On today’s show, we discuss the pace of change in organizations and the impact it is having on leaders.
Julie Noonan believes in unapologetic authenticity, candor, integrity and humor. She will tell you the TRUTH, even if it stings. Her strengths include:
- Genuine love of people in all their messiness
- Talent for idea-generation that helps her clients expand their thinking and innovate
- Keen focus on maximizing the talents of others
- Ability to recognize the inherent connections between concepts, disciplines, ideas and people to create better solutions
- Firm belief in creating real relationships with clients to “meet the need beneath the need”
- Intuition to “feel” the culture and energy in an organization to guide adjustments needed to better align with mission
- Formidable ability to confidently, and tactfully, call “BS”, speaking truth to power
- Stubborn resilience in the face of failure
- Determination to continue learning and growing
Julie has years of executive-level experience in consulting in both the private and public sectors, as well as years of experience as a corporate employee. She has spent her career coaching leaders at all levels in many industries and through many challenges – both professional and personal.
- One important concept in today’s workplace to keep in mind is that we are in the last years of the boomer generation in the workplace. They will naturally be nervous about becoming obsolete at the end of their working years due to the changes brought on by the newer generations. Great leaders will maximize their value as long as possible.
- Change impacts different generations differently. Boomers have initiated change most of their careers, and now they are more often the recipients of change. They are staying in the workplace longer, often retiring and then starting their own businesses or consulting because they are driven to contribute. Millennials tend to be more confident and collaborative, embracing change. Appreciating the value of each generation will lead to the greatest success.
- For a successful change, involve influencers in the local office in initial testing and place them physically near those employees that you expect to struggle.
- Allowing enough time for adoption of the change will save the company money over an unadopted change. Impatient leaders need to remind themselves that they knew about the change long before the employees. The employees need time to process the change as well. Educating them and answering questions will be a big key to success.
- Sponsors should be well-regarded, influential, and be able to make big-ticket decisions.
- First time sponsors – get help. Find an experienced change manager or a coach to help you get through the tough spots.
- Great project managers can convey the project status to sponsors and committee meeting members in a simple way, but not be insulting.

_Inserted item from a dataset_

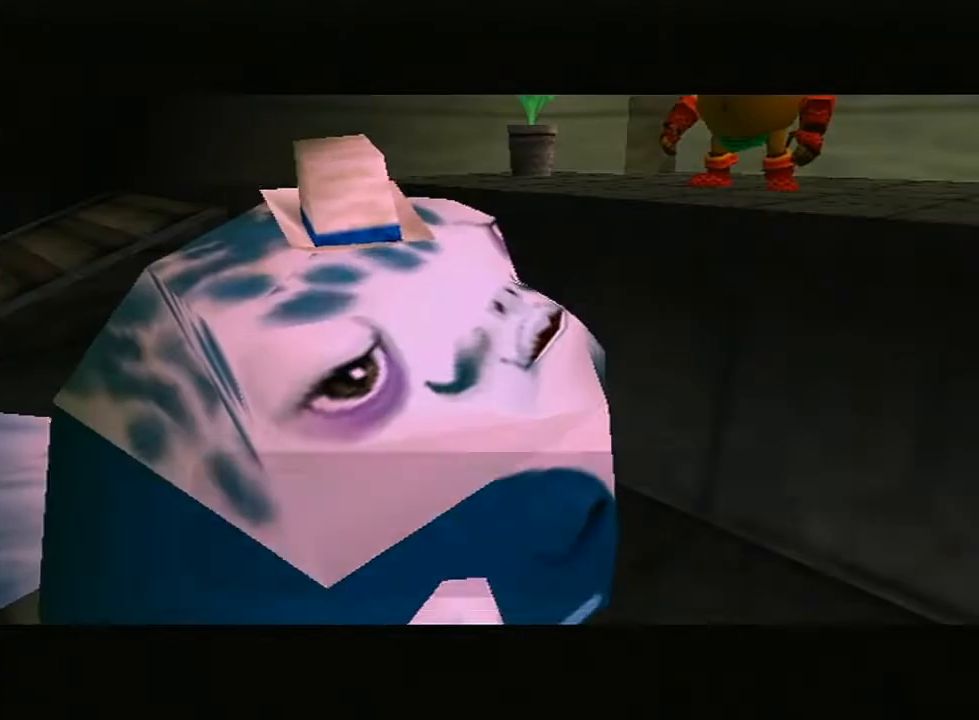
{"buttons": ["B"], "left_stick": "center", "right_stick": "center", "events": [[33, "B", "down"], [67, "B", "up"], [133, "B", "down"], [200, "B", "up"], [250, "B", "down"], [383, "B", "up"], [433, "B", "down"]]}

- Business analysts are valuable to consult with in the beginning to understand the concerns of the group early on.
Top 3 Takeaways:
- Reverse mentoring. Putting boomers and millennials together brings out the best in both employees. The boomers can help develop the millennials in the company, and the millennials can help the boomers with current trends so they can stay relevant in the remaining years of their careers.
- Coaching is not just for leadership development. It’s for any person in their career where they might need an extra set of ears or an objective viewpoint to help them through something that is blocking them from moving forward or being the best leader they can be. Check with your HR department to see if hiring coaches is an option or hire a coach from your own personal funds to improve your career.
- Get change management involved as early as possible, even during the initial contemplation phase of a big change.